Thursday, August 30, 2018

New Bluetooth Hack Affects Millions of Devices from Major Vendors

 People see me with my wired headset and think I'm silly. I see them with their Bluetooth and think words much more offensive. The hacking methods are "not" limited to what's described here.


Yet another bluetooth hacking technique has been uncovered.

A highly critical cryptographic vulnerability has been found affecting some Bluetooth implementations that could allow an unauthenticated, remote attacker in physical proximity of targeted devices to intercept, monitor or manipulate the traffic they exchange.

The Bluetooth hacking vulnerability, tracked as CVE-2018-5383, affects firmware or operating system software drivers from some major vendors including Apple, Broadcom, Intel, and Qualcomm, while the implication of the bug on Google, Android and Linux are still unknown.


The security vulnerability is related to two Bluetooth features—Bluetooth low energy (LE) implementations of Secure Connections Pairing in operating system software, and BR/EDR implementations of Secure Simple Pairing in device firmware.

How the Bluetooth Hack Works?


Researchers from the Israel Institute of Technology discovered that the Bluetooth specification recommends, but does not mandate devices supporting the two features to validate the public encryption key received over-the-air during secure pairing.

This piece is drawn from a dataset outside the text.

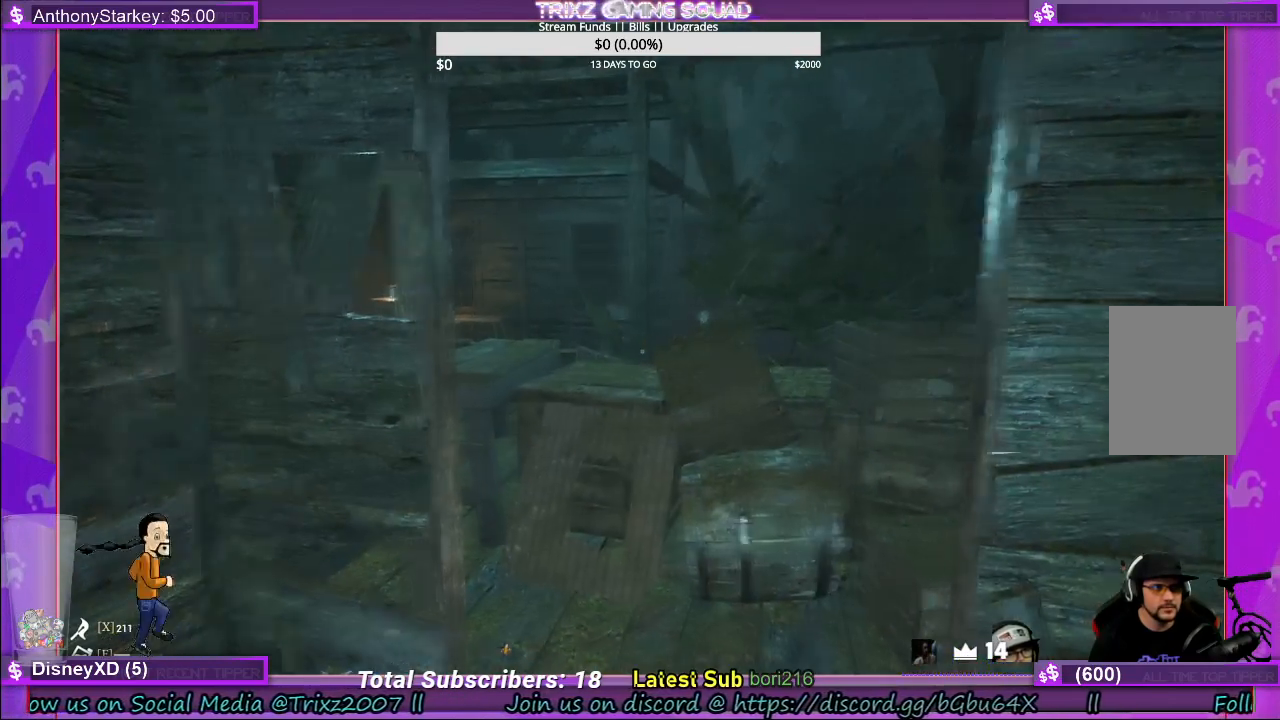
{"keys": ["a", "w"], "mouse": [], "events": [[450, "a", "down"]]}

Since this specification is optional, some vendors' Bluetooth products supporting the two features do not sufficiently validate elliptic curve parameters used to generate public keys during the Diffie-Hellman key exchange.

In this case, an unauthenticated, remote attacker within the range of targeted devices during the pairing process can launch a man-in-the-middle attack to obtain the cryptographic key used by the device, allowing them to potentially snoop on supposedly encrypted device communication to steal data going over-the-air, and inject malware.

Here's what the Bluetooth Special Interest Group (SIG), the maintainers of the technology, says about the flaw:

"For an attack to be successful, an attacking device would need to be within wireless range of two vulnerable Bluetooth devices that were going through a pairing procedure."

"The attacking device would need to intercept the public key exchange by blocking each transmission, sending an acknowledgment to the sending device, and then injecting the malicious packet to the receiving device within a narrow time window. If only one device had the vulnerability, the attack would not be successful."
On Monday, CERT/CC also released a security advisory, which includes additional technical details about the Bluetooth vulnerability and attack method.

According to the CERT/CC, Bluetooth makes use of a device pairing mechanism based on elliptic-curve Diffie-Hellman (ECDH) key exchange to allow encrypted communication between devices.


The ECDH key exchange involves a private and a public key, and the public keys are exchanged to produce a shared pairing key.

The devices must also agree on the elliptic curve parameters being used, but in some implementations, these parameters are not sufficiently validated, allowing remote attackers within wireless range "to inject an invalid public key to determine the session key with high probability."

Stop Bluetooth Hacking—Install Patches from Vendors


To fix the issue, the Bluetooth SIG has now updated the Bluetooth specification to require products to validate public keys received as part of public key-based security procedures.

Moreover, the organization has also added testing for this vulnerability within its Bluetooth Qualification Process.

The CERT/CC says patches are needed both in firmware or operating system software drivers, which should be obtained from vendors and developers of the affected products, and installed—if at all possible.

Also Read: BlueBorne Attack Critical Bluetooth Attack Puts Billions of Devices at Risk of Hacking

Apple, Broadcom, Intel, and Qualcomm Found Affected


So far, Apple, Broadcom, Intel, and Qualcomm have been found including affected Bluetooth chipsets in their devices, while Google, Android, and Linux have yet to confirm the existence of the vulnerability in their respective products. Microsoft products are not vulnerable.

Apple and Intel have already released patches for this security vulnerability. Apple fixed the bug with the release of macOS High Sierra 10.13.5, iOS 11.4, watchOS 4.3.1, and tvOS 11.4.